Tuesday August 24th, 2010

Our Richmond-based photographer Sascha Pflaeging has just had his work featured on the Huffington Post, from a book he did with author Laura Browder called When Janey Comes Marching Home.

Captain Clarisse Scott, US Army (Photo by Sascha Pflaeging)

The book is about women who served with the US Military in Iraq and Afghanistan. Browder explains the theme in her Huffington Post interview by pointing to the media representations of female soldiers:

The Army’s first story about [Jessica] Lynch was that she tried to fight off her captors, then was taken prison and needed to be rescued. Their version of events was pure fiction. And it embodied this stereotype of women in the military: the damsel in distress. Or, with [Lynndie] England, you have the sexually depraved torturer. Those photographs made clear just how much she enjoyed her role. She was everyone’s worst nightmare of the female soldier. For me, what those two stories meant is that there were 235,000 female soldiers whose stories weren’t being told.

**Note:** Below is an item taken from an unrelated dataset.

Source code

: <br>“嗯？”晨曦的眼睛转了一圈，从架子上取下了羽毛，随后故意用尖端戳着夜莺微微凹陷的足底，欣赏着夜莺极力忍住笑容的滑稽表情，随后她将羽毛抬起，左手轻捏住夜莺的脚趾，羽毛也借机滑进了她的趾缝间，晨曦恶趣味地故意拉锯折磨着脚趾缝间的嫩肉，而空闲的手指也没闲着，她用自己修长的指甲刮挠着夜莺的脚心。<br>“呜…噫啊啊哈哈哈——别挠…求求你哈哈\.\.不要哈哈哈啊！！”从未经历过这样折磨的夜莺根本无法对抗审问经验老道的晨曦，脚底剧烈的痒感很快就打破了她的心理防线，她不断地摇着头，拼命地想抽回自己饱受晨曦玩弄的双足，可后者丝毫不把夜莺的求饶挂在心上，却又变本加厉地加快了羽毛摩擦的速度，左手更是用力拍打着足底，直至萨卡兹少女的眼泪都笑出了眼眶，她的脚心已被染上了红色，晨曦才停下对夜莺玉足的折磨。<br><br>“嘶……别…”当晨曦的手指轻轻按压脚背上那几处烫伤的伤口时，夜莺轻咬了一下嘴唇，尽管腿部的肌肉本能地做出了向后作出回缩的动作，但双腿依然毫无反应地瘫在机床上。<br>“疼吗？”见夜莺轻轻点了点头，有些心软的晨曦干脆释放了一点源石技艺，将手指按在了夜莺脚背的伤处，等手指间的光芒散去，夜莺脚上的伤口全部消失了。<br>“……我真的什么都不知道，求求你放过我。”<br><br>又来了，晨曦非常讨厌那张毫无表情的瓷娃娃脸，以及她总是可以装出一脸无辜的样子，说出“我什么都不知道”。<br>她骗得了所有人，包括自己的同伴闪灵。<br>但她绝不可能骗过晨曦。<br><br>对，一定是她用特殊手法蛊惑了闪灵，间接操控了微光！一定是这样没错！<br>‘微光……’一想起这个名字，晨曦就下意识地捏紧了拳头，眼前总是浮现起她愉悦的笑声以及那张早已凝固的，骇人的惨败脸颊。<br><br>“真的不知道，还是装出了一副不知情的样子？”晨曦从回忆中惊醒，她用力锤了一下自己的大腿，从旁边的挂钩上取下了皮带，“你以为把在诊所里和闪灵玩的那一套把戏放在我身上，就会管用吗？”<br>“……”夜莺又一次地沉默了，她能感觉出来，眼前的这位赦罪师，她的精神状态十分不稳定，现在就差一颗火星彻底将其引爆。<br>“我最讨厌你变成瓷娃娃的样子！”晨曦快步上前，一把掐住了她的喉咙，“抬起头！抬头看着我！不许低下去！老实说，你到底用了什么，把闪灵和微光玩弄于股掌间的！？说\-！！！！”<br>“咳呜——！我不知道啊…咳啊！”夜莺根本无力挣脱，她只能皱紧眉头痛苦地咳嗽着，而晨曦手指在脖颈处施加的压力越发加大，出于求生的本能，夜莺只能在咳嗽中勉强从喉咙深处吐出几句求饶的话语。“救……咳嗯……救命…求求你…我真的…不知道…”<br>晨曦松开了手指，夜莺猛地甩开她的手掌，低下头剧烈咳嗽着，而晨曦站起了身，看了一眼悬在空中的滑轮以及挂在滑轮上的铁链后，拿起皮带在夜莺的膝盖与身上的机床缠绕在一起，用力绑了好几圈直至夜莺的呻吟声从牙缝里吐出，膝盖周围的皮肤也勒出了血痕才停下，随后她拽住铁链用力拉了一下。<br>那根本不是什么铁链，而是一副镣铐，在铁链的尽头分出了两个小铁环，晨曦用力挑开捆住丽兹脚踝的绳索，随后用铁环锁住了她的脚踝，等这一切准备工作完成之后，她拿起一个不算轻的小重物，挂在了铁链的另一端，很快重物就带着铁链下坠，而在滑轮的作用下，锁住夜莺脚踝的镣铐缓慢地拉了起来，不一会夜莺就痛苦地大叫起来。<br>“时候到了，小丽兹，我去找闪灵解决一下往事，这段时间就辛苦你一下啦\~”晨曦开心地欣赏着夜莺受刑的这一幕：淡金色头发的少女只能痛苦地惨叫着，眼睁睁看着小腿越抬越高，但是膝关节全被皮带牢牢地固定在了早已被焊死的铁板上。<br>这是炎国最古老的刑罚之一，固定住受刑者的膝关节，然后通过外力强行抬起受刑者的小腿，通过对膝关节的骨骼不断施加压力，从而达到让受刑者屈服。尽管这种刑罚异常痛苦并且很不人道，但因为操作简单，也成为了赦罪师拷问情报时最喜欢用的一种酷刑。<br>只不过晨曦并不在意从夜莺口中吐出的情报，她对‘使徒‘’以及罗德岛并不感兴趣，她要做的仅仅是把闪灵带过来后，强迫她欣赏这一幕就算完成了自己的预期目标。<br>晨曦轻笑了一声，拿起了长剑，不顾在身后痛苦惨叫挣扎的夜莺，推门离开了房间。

(You can read more about the story of Jessica Lynch in this article from The Guardian.)

Though many of these stories are heartbreaking, Browder also points out that “things have changed,” recalling that “until the late ’70s, women in the Marines had to take etiquette classes. They had make-up class in basic training, and they were encouraged to wear gloves whenever they went into town because they needed to present the right image.”